What to do: The answer is to be all of the data below, reproduced exactly.

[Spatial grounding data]

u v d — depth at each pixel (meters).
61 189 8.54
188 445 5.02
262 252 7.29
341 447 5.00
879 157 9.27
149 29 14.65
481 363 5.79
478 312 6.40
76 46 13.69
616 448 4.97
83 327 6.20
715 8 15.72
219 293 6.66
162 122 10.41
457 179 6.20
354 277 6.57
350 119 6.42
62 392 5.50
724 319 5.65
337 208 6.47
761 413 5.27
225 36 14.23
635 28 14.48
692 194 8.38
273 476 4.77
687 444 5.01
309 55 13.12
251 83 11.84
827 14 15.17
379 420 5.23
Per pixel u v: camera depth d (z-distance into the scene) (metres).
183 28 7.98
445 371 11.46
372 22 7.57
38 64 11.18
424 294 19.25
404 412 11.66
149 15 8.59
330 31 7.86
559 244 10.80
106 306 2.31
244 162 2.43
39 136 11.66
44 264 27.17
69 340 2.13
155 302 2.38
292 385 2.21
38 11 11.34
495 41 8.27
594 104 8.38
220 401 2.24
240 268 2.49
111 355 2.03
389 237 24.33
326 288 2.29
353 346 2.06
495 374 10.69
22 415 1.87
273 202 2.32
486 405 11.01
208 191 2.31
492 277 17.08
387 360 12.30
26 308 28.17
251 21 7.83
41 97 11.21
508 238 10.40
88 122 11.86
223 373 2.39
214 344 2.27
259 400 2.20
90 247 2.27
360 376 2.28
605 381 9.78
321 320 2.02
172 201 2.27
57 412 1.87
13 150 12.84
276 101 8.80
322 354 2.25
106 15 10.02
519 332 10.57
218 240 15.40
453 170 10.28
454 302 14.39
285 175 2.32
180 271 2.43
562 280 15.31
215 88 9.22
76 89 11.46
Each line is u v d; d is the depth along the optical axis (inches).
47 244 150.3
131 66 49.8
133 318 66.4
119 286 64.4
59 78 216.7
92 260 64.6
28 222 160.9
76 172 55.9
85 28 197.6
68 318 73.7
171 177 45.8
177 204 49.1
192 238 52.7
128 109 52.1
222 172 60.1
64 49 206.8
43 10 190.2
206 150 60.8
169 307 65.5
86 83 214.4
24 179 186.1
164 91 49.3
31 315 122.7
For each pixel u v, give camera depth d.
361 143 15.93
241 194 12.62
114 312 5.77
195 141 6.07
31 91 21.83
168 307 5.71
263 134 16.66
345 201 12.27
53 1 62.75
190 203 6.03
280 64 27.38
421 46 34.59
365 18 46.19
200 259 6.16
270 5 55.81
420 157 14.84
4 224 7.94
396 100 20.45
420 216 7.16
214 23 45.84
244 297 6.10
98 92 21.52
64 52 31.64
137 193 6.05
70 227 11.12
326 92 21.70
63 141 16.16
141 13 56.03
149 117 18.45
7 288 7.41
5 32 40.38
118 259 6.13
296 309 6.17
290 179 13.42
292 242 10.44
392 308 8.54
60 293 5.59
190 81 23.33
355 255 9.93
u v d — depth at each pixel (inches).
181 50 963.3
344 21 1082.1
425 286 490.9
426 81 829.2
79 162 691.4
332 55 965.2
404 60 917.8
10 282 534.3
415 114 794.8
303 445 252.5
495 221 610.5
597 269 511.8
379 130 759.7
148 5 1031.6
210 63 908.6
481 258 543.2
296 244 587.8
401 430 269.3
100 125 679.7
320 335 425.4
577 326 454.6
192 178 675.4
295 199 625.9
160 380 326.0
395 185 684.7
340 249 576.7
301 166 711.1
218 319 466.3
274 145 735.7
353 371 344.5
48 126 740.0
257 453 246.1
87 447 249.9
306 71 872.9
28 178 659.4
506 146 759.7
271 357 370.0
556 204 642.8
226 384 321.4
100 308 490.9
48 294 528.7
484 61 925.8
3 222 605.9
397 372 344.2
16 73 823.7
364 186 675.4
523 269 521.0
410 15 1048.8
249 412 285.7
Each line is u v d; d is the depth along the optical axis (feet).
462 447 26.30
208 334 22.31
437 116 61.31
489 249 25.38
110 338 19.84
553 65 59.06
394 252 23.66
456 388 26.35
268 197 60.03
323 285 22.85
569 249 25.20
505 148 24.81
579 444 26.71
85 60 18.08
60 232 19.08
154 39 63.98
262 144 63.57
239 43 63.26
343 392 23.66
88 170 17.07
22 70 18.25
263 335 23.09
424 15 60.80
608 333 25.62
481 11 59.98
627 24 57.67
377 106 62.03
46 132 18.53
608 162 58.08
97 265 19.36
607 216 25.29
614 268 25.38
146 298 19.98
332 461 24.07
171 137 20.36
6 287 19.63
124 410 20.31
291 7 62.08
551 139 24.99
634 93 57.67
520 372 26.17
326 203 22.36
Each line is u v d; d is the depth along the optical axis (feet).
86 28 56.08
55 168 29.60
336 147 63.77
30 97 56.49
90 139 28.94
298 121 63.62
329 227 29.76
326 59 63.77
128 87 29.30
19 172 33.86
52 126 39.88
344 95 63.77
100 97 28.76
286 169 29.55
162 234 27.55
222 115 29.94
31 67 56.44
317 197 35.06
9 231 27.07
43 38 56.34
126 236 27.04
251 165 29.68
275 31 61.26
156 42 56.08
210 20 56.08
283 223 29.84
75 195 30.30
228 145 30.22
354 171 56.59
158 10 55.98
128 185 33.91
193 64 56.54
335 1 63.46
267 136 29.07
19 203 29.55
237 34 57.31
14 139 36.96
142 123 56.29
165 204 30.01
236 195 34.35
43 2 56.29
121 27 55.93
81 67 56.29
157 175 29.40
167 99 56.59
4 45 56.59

Result of the task:
u v d — depth at each pixel (meters).
61 189 8.54
188 445 5.02
262 252 7.29
341 447 5.00
879 157 9.27
149 29 14.65
481 363 5.79
478 312 6.40
76 46 13.69
616 448 4.97
83 327 6.20
715 8 15.72
219 293 6.66
162 122 10.41
457 179 6.20
354 277 6.57
350 119 6.42
62 392 5.50
724 319 5.65
337 208 6.47
761 413 5.27
225 36 14.23
635 28 14.48
692 194 8.38
273 476 4.77
687 444 5.01
309 55 13.12
251 83 11.84
827 14 15.17
379 420 5.23
Per pixel u v: camera depth d (z-distance into the scene) (metres).
183 28 7.98
445 371 11.46
372 22 7.57
38 64 11.18
424 294 19.25
404 412 11.66
149 15 8.59
330 31 7.86
559 244 10.80
106 306 2.31
244 162 2.43
39 136 11.66
44 264 27.17
69 340 2.13
155 302 2.38
292 385 2.21
38 11 11.34
495 41 8.27
594 104 8.38
220 401 2.24
240 268 2.49
111 355 2.03
389 237 24.33
326 288 2.29
353 346 2.06
495 374 10.69
22 415 1.87
273 202 2.32
486 405 11.01
208 191 2.31
492 277 17.08
387 360 12.30
26 308 28.17
251 21 7.83
41 97 11.21
508 238 10.40
88 122 11.86
223 373 2.39
214 344 2.27
259 400 2.20
90 247 2.27
360 376 2.28
605 381 9.78
321 320 2.02
172 201 2.27
57 412 1.87
13 150 12.84
276 101 8.80
322 354 2.25
106 15 10.02
519 332 10.57
218 240 15.40
453 170 10.28
454 302 14.39
285 175 2.32
180 271 2.43
562 280 15.31
215 88 9.22
76 89 11.46
Each line is u v d; d is the depth along the optical axis (inches).
47 244 150.3
131 66 49.8
133 318 66.4
119 286 64.4
59 78 216.7
92 260 64.6
28 222 160.9
76 172 55.9
85 28 197.6
68 318 73.7
171 177 45.8
177 204 49.1
192 238 52.7
128 109 52.1
222 172 60.1
64 49 206.8
43 10 190.2
206 150 60.8
169 307 65.5
86 83 214.4
24 179 186.1
164 91 49.3
31 315 122.7
For each pixel u v, give camera depth d.
361 143 15.93
241 194 12.62
114 312 5.77
195 141 6.07
31 91 21.83
168 307 5.71
263 134 16.66
345 201 12.27
53 1 62.75
190 203 6.03
280 64 27.38
421 46 34.59
365 18 46.19
200 259 6.16
270 5 55.81
420 157 14.84
4 224 7.94
396 100 20.45
420 216 7.16
214 23 45.84
244 297 6.10
98 92 21.52
64 52 31.64
137 193 6.05
70 227 11.12
326 92 21.70
63 141 16.16
141 13 56.03
149 117 18.45
7 288 7.41
5 32 40.38
118 259 6.13
296 309 6.17
290 179 13.42
292 242 10.44
392 308 8.54
60 293 5.59
190 81 23.33
355 255 9.93
u v d — depth at each pixel (inches).
181 50 963.3
344 21 1082.1
425 286 490.9
426 81 829.2
79 162 691.4
332 55 965.2
404 60 917.8
10 282 534.3
415 114 794.8
303 445 252.5
495 221 610.5
597 269 511.8
379 130 759.7
148 5 1031.6
210 63 908.6
481 258 543.2
296 244 587.8
401 430 269.3
100 125 679.7
320 335 425.4
577 326 454.6
192 178 675.4
295 199 625.9
160 380 326.0
395 185 684.7
340 249 576.7
301 166 711.1
218 319 466.3
274 145 735.7
353 371 344.5
48 126 740.0
257 453 246.1
87 447 249.9
306 71 872.9
28 178 659.4
506 146 759.7
271 357 370.0
556 204 642.8
226 384 321.4
100 308 490.9
48 294 528.7
484 61 925.8
3 222 605.9
397 372 344.2
16 73 823.7
364 186 675.4
523 269 521.0
410 15 1048.8
249 412 285.7
Each line is u v d; d is the depth along the optical axis (feet).
462 447 26.30
208 334 22.31
437 116 61.31
489 249 25.38
110 338 19.84
553 65 59.06
394 252 23.66
456 388 26.35
268 197 60.03
323 285 22.85
569 249 25.20
505 148 24.81
579 444 26.71
85 60 18.08
60 232 19.08
154 39 63.98
262 144 63.57
239 43 63.26
343 392 23.66
88 170 17.07
22 70 18.25
263 335 23.09
424 15 60.80
608 333 25.62
481 11 59.98
627 24 57.67
377 106 62.03
46 132 18.53
608 162 58.08
97 265 19.36
607 216 25.29
614 268 25.38
146 298 19.98
332 461 24.07
171 137 20.36
6 287 19.63
124 410 20.31
291 7 62.08
551 139 24.99
634 93 57.67
520 372 26.17
326 203 22.36
Each line is u v d; d is the depth along the optical axis (feet).
86 28 56.08
55 168 29.60
336 147 63.77
30 97 56.49
90 139 28.94
298 121 63.62
329 227 29.76
326 59 63.77
128 87 29.30
19 172 33.86
52 126 39.88
344 95 63.77
100 97 28.76
286 169 29.55
162 234 27.55
222 115 29.94
31 67 56.44
317 197 35.06
9 231 27.07
43 38 56.34
126 236 27.04
251 165 29.68
275 31 61.26
156 42 56.08
210 20 56.08
283 223 29.84
75 195 30.30
228 145 30.22
354 171 56.59
158 10 55.98
128 185 33.91
193 64 56.54
335 1 63.46
267 136 29.07
19 203 29.55
237 34 57.31
14 139 36.96
142 123 56.29
165 204 30.01
236 195 34.35
43 2 56.29
121 27 55.93
81 67 56.29
157 175 29.40
167 99 56.59
4 45 56.59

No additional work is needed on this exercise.